(589e) Sensitivity Study of Fracture Propagation By Foamed Fluids and Slickwater in Unconventional Reservoirs

In-situ stresses and heterogeneity of the formation rock are the dominant factors that influence hydraulic fracturing process. The rheology of frac fluid also significantly affects hydraulic fracturing treatment regarding fracture propagation, proppant transport, formation property alteration, and flow back process. Recently, non-Newtonian CO₂ foams stabilized by nanoparticles has been studied as a promising frac fluid, which is advanced in less water contents, proppant placement, fast clean and maintaining conductive channels. It’s critical to study hydraulic fracturing in heterogeneous formation with a complicated fluid. The current effort investigates the fracture propagation and proppant transport using CO₂ foams. The objective of this study is to analyze sensitivity of fracture propagation by CO_2 foams and slickwater in unconventional reservoirs.

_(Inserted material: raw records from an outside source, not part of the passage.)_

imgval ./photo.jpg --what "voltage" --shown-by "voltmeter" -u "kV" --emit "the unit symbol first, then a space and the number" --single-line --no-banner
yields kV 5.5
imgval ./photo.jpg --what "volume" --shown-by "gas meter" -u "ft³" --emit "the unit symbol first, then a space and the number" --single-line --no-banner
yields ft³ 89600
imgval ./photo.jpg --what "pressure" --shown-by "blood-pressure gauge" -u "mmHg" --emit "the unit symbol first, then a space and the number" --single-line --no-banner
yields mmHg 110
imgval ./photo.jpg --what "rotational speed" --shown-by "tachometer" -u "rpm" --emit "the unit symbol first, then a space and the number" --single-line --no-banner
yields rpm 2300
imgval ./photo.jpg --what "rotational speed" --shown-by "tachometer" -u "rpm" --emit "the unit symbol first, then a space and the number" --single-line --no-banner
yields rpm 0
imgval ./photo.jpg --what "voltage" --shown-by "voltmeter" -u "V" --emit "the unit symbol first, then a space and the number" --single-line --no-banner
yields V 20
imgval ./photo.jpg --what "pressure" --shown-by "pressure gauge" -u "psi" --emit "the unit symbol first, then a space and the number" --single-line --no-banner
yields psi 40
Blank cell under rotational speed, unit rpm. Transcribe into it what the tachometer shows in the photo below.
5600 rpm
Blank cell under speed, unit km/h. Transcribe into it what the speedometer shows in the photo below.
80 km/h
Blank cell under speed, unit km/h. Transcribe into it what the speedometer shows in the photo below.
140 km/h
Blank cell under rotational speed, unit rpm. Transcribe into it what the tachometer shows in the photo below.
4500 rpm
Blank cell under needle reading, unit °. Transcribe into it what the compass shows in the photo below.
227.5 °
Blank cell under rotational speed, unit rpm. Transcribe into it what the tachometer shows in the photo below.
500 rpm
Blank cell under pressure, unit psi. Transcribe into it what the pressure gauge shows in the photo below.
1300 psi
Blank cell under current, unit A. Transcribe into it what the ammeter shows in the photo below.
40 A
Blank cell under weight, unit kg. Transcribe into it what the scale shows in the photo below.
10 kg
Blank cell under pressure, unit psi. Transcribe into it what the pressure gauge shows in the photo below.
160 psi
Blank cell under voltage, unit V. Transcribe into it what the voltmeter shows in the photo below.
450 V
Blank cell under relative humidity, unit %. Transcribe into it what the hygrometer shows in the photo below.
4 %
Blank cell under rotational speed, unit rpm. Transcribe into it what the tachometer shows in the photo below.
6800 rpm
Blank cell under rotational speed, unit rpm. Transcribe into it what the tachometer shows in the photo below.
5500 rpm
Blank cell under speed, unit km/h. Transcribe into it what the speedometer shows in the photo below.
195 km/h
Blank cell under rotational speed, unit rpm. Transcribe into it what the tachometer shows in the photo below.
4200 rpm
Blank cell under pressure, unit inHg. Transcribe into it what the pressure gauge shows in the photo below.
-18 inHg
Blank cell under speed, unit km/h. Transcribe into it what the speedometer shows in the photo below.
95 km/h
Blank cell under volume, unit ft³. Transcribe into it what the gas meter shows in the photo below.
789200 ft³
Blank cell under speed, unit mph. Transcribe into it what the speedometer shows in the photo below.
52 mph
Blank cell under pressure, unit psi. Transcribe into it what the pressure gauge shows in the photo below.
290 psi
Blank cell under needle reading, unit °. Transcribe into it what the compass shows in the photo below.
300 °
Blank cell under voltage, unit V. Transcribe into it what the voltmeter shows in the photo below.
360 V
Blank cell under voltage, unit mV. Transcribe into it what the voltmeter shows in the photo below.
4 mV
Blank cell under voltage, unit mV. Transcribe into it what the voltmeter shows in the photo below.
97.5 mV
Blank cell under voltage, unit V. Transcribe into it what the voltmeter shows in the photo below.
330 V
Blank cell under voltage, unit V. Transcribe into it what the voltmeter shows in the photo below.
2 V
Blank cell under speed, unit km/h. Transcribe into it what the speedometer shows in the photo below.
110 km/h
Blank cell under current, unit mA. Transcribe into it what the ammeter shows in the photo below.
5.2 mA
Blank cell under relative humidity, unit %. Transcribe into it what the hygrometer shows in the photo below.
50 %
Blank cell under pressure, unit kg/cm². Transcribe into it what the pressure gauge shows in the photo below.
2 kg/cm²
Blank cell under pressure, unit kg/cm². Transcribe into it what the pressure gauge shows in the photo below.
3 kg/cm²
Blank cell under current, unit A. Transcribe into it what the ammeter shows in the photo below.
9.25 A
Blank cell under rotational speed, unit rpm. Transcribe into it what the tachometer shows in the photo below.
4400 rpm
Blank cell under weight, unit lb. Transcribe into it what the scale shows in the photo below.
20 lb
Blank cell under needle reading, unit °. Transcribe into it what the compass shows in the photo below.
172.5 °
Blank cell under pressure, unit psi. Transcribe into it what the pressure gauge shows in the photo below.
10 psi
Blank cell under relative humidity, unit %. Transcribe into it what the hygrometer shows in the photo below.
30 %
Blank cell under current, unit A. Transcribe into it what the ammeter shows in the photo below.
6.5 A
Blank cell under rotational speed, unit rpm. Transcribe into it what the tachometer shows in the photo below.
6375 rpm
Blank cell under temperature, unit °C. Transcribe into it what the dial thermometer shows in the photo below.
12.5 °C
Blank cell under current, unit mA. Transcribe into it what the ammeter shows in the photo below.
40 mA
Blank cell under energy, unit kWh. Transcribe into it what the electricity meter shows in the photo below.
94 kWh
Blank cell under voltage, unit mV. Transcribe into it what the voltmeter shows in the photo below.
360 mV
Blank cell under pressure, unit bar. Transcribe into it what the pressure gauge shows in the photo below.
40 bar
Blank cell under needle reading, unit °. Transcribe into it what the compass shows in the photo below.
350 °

This study simulated hydraulic fracturing and proppant transport by viscous gas foams in a horizontal well perforated in Eagle Ford Shale formation of Zavala County, Texas. A 3D numerical model was setup with heterogeneous reservoir properties using a commercial fracturing simulator. To represent formation heterogeneity, the rock mechanical properties were derived from well logs including Gamma Ray, Resistivity, Neutron Porosity, and Density Porosity logs, characterized by Young’s modulus (3×106 ~ 6× 106 psi), Biot constant (0.6 ~ 0.8), and Poisson's ratio (0.2 ~ 0.4). The flow behavior of CO₂ foam stabilized by nanoparticles was characterized by Carreau rheological model based on the experimental data. Fluid leakoff during the fracturing process was investigated by pressure dependent leakoff method for different CO_2 foam qualities.

During the pumping schedule for multistage fracturing process, the effects of variable injection rate (20 ~ 40 BPM), CO₂ foam quality (50 ~ 80 %), incremental proppant distribution (0 ~ 5 PPA), and fluid leakoff were investigated. Current study acquired a laterally un-even shape of fracture propagation profile during multi-stage CO₂ fracturing which represents the reservoir heterogeneity with varying in-situ stress and poroelastic properties. The results showed that the rheology of fracture fluid significantly influences the fractures propagation. Along with foam quality increased from 50% to 80%, the fracture width increased from 0.29 inches to 0.35 inches and fracture half-length decreased from 780 ft to 660 ft. The fluid leakoff rates decreased from 13 to 9 ml/cm² at 10 √min along with the CO₂ foam quality increased from 50% to 80%. Fracture propagation using CO₂ foams with varied injection rates compared to slick water fracturing and results showed that CO₂fracturing develop less fracture length compare to slick water fracturing but superior fracture width and height growth than slick water ranging from 15% to 20%.

This study provides a revolutionary insight and improved fracture treatments design by non-Newtonian frac fluids - CO₂ foams application with increased fracture conductivity and efficiency compare to slickwater which is vital for fossil fuel exploitation from unconventional reservoirs with reduced environmental impacts.